▶ [Aim of the exercise] Arrange the lines of the items, starting at the line containing "AVENUE DE TOURAINE" and ending at the line containing "laires MAISON...", as a Markdown table with the columns Row and Line. Number each row and leave out blank lines.

▶ [Extracted records]
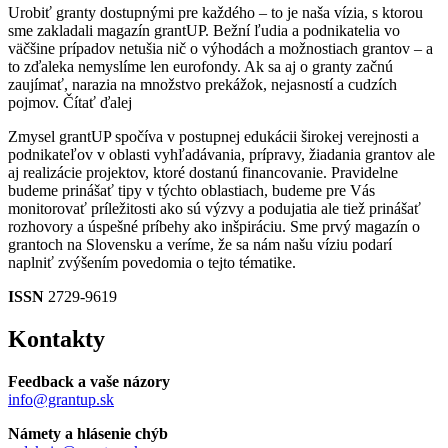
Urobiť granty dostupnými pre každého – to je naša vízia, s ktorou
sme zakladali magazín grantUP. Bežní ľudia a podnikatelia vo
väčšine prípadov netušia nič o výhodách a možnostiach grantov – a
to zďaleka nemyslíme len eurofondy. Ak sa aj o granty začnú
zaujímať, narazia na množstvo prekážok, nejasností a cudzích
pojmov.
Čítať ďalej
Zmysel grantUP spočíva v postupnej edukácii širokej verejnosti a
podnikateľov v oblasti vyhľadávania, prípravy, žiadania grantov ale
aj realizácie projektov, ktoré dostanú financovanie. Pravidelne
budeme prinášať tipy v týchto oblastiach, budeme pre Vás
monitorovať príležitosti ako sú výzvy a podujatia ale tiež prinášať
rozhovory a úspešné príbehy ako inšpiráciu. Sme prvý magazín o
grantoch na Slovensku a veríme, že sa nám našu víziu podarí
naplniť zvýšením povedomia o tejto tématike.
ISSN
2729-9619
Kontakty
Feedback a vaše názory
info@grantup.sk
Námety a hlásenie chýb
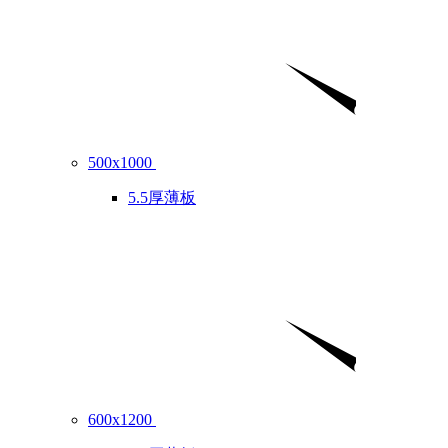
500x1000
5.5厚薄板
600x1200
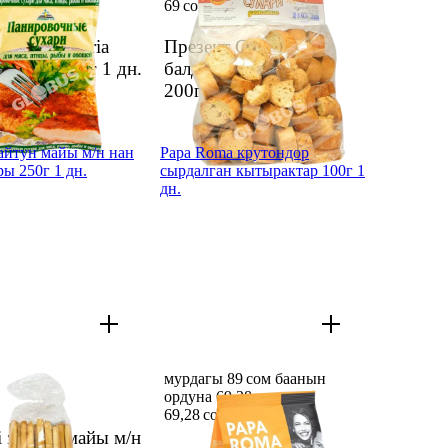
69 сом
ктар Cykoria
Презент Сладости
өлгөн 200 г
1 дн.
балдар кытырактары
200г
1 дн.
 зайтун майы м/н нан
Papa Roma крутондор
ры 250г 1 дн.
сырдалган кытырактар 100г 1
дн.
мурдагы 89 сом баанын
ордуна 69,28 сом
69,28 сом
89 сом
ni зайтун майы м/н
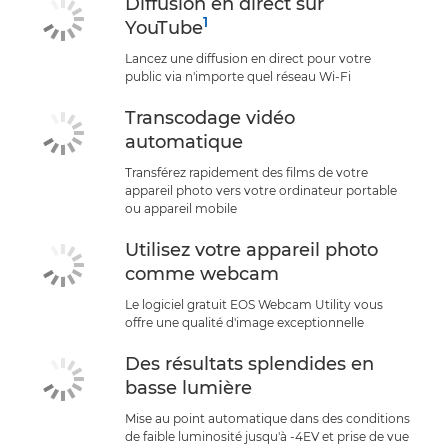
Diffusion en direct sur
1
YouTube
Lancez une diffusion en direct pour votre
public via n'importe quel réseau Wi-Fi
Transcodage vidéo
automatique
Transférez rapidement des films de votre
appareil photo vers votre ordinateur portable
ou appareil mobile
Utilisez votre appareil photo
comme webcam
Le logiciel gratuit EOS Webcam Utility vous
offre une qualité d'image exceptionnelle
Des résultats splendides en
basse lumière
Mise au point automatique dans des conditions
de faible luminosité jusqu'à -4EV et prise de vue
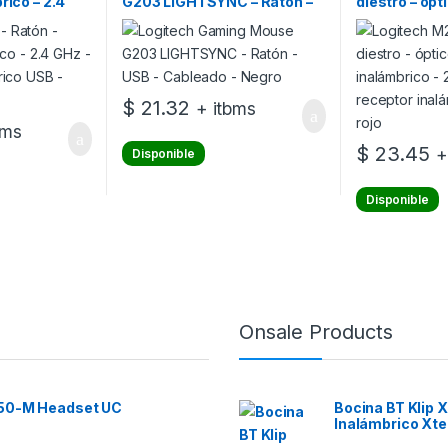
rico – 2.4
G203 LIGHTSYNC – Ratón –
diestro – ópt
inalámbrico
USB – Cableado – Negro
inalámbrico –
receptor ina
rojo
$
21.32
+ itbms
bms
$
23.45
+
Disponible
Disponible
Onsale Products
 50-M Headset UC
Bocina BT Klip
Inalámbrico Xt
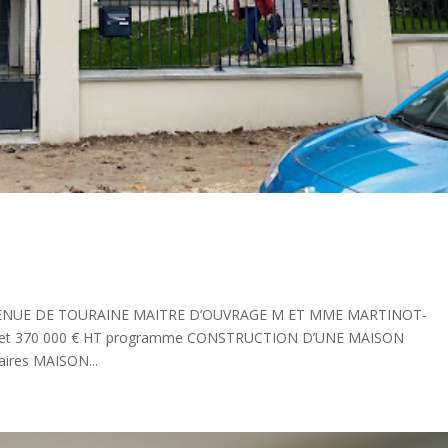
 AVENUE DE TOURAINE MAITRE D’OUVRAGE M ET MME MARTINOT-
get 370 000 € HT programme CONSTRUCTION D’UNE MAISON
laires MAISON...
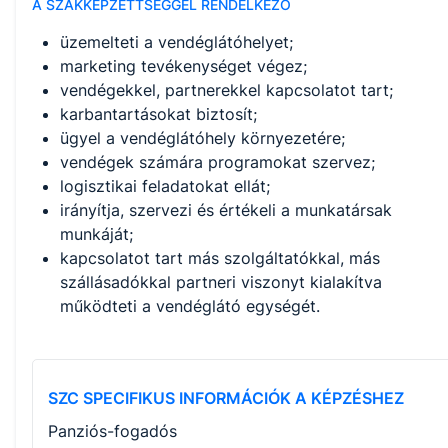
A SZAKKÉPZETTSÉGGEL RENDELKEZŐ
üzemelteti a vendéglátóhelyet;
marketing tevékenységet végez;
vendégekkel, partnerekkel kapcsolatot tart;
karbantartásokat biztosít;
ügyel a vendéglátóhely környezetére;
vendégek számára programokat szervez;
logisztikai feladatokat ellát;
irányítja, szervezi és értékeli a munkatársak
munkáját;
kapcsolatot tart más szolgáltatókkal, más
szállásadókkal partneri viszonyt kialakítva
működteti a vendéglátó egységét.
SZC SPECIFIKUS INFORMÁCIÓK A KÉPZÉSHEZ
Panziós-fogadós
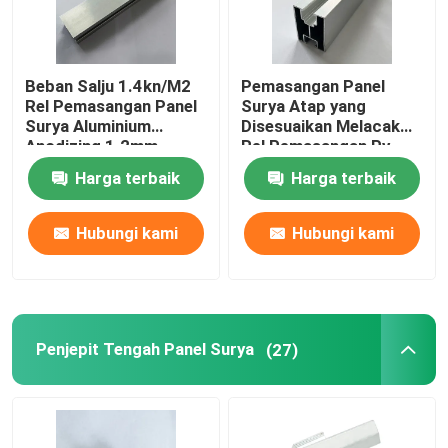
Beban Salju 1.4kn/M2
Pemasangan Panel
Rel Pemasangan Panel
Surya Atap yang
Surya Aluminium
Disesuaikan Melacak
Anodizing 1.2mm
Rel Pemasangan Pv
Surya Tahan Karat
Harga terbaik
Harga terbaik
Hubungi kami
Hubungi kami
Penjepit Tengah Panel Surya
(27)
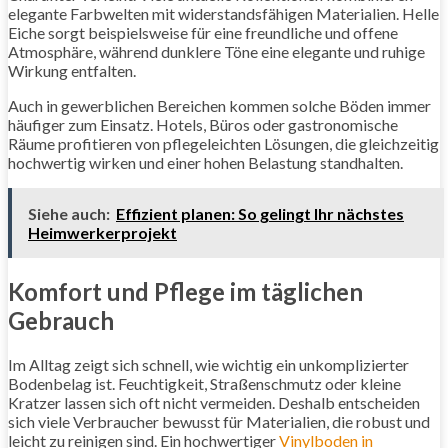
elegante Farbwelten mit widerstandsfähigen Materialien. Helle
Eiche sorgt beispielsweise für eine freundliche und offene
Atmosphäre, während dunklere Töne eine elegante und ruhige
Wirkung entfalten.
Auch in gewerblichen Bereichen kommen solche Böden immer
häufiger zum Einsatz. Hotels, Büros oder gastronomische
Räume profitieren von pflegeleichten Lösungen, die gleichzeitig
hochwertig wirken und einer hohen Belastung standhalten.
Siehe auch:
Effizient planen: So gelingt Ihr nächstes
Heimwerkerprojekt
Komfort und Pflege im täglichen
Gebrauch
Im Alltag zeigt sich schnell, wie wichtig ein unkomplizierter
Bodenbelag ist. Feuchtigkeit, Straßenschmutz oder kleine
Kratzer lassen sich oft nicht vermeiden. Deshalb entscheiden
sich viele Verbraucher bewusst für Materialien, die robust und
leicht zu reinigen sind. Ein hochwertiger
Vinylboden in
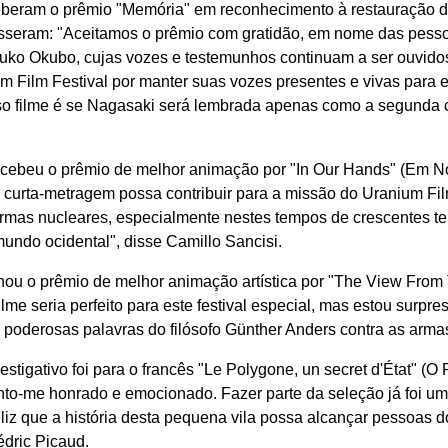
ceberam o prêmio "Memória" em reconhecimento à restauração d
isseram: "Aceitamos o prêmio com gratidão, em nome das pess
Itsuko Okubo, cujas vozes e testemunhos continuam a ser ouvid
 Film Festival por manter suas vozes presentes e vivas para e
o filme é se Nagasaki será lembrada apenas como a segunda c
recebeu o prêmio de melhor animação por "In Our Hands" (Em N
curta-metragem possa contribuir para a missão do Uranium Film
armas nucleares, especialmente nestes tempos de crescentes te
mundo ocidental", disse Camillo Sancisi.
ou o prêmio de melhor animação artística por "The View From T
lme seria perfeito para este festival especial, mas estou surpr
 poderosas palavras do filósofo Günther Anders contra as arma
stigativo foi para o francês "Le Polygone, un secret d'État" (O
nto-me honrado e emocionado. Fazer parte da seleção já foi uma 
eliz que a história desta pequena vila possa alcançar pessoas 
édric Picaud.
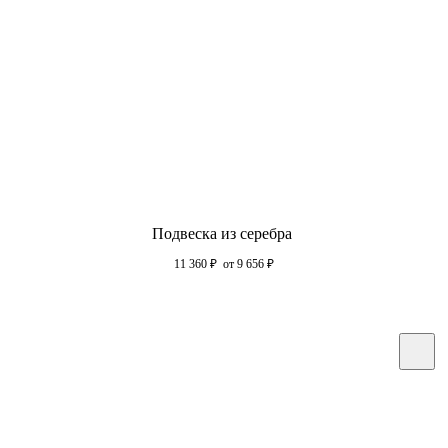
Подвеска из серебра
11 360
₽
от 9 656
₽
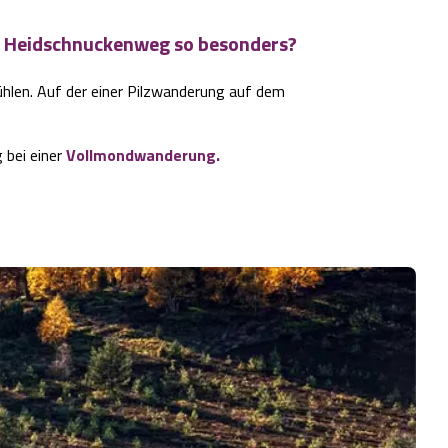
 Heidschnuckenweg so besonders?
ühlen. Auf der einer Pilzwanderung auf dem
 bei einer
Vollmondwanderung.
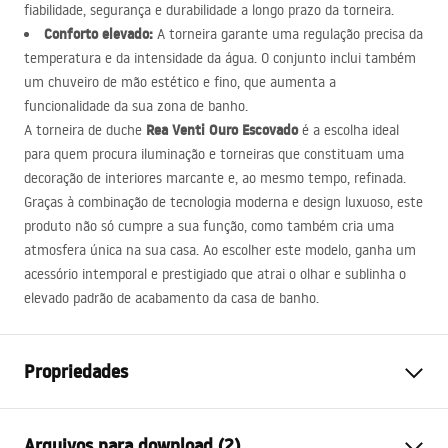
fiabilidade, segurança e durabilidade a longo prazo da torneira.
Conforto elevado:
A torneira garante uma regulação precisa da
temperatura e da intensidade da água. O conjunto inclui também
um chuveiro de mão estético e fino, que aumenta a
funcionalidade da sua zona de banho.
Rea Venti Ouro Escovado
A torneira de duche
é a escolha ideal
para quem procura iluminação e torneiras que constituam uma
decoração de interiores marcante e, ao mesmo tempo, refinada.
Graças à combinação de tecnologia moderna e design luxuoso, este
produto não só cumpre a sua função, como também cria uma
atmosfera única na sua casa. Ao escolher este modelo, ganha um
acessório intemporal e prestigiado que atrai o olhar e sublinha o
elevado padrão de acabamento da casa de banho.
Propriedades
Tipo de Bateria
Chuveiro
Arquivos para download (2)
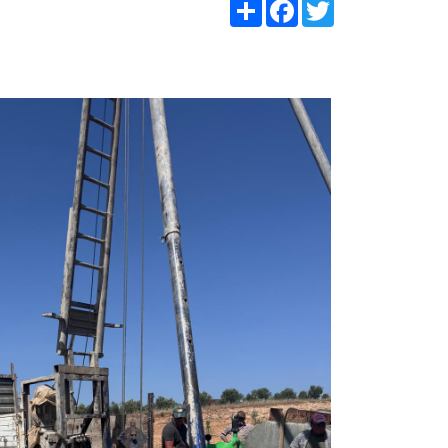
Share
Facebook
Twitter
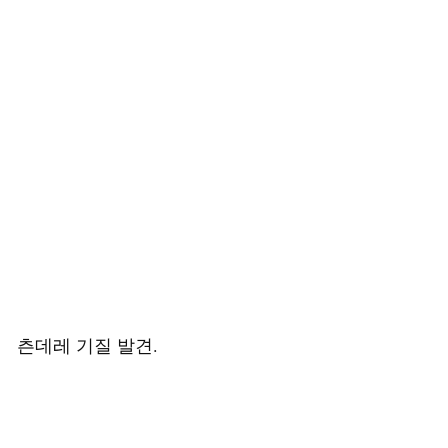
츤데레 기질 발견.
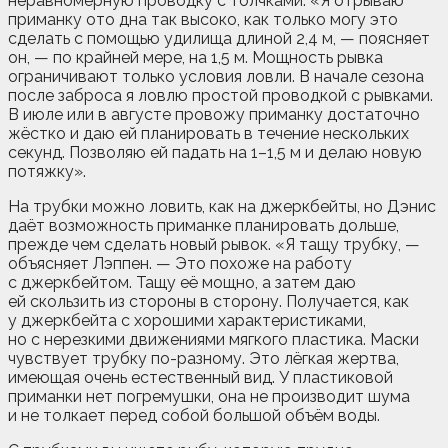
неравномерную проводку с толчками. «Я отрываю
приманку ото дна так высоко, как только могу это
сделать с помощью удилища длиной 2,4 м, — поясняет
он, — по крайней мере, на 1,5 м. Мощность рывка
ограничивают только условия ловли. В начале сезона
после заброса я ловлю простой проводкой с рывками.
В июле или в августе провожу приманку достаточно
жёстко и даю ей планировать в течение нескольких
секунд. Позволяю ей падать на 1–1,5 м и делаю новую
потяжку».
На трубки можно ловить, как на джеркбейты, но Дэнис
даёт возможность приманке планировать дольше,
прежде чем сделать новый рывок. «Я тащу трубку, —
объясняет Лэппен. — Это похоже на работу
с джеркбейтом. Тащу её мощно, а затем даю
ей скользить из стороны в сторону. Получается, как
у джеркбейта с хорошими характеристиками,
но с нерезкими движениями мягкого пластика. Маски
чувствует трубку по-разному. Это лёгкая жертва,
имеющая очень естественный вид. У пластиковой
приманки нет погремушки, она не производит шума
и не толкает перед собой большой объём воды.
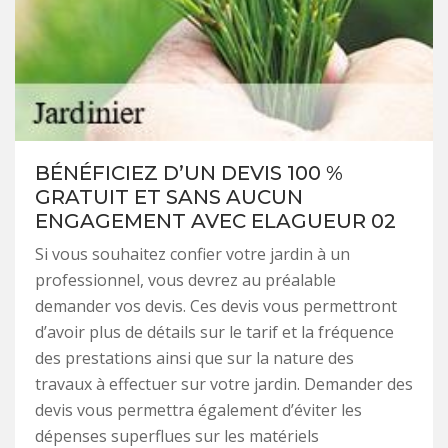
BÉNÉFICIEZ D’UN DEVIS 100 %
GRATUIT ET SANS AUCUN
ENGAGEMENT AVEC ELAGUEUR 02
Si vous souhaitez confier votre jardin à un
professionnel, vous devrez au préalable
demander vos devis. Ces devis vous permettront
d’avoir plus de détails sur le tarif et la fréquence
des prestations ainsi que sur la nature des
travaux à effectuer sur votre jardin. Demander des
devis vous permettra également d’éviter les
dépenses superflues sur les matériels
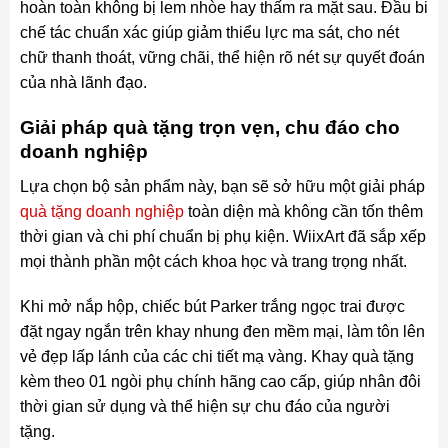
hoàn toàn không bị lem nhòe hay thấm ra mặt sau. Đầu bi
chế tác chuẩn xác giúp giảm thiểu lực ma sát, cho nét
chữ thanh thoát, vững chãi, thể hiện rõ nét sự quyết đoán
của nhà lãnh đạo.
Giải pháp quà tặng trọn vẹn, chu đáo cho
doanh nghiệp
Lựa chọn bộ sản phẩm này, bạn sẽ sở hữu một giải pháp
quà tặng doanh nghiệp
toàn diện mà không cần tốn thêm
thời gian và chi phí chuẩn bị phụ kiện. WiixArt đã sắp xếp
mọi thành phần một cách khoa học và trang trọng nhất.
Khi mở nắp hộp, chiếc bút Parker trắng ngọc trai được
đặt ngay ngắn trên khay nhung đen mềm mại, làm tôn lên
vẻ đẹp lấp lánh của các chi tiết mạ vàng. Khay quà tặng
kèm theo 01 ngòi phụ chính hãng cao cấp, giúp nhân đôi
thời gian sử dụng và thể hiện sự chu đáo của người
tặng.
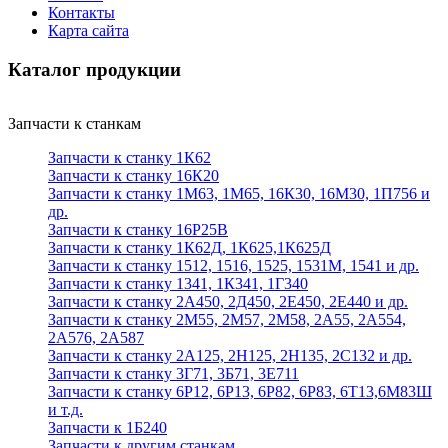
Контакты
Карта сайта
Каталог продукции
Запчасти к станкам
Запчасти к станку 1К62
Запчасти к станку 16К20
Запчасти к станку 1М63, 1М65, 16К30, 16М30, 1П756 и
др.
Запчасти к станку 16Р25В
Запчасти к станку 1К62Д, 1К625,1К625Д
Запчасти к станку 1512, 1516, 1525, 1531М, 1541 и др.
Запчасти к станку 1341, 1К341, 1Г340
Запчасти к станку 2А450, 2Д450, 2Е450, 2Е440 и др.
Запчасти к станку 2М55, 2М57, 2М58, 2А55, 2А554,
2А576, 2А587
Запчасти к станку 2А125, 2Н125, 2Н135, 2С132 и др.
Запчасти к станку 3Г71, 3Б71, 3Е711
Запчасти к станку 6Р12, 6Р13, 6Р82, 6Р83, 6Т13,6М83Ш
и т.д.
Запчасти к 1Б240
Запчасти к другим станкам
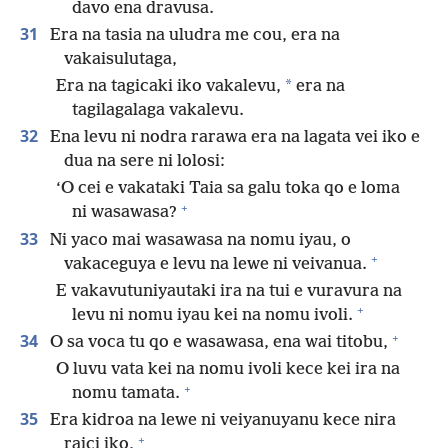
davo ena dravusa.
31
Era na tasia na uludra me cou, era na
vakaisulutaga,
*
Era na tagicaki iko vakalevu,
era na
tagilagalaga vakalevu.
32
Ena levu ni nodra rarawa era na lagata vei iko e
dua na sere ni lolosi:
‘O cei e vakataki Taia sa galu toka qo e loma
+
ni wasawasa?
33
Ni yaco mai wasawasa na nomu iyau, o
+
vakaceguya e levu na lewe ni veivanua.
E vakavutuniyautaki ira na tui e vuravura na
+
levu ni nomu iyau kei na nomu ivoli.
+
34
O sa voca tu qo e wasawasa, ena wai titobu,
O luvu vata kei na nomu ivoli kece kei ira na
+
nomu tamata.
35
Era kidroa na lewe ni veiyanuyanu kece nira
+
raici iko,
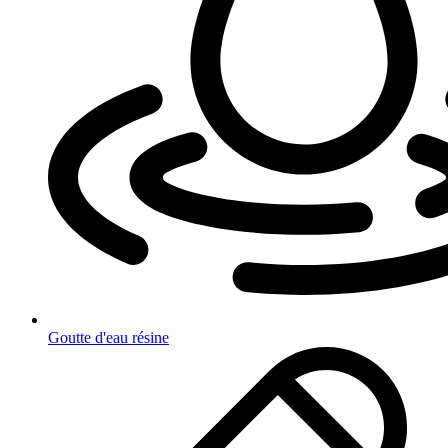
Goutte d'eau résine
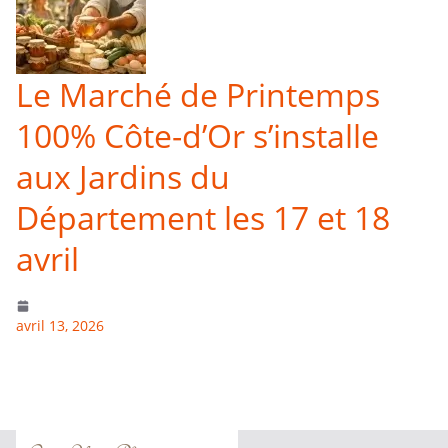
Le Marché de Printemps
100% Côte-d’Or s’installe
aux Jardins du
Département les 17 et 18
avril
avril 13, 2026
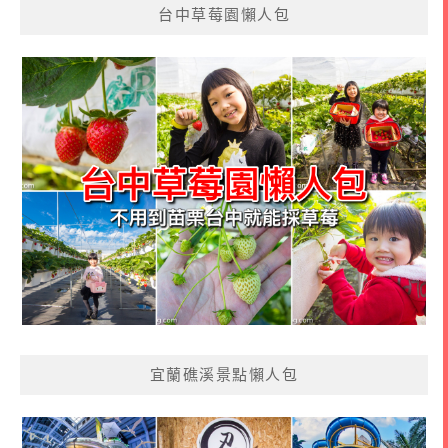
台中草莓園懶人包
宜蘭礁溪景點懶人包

▶ [Result]
| Row | Line |
|---|---|
| 1 |  AVENUE DE TOURAINE MAITRE D’OUVRAGE M ET MME MARTINOT- |
| 2 | get 370 000 € HT programme CONSTRUCTION D’UNE MAISON |
| 3 | laires MAISON... |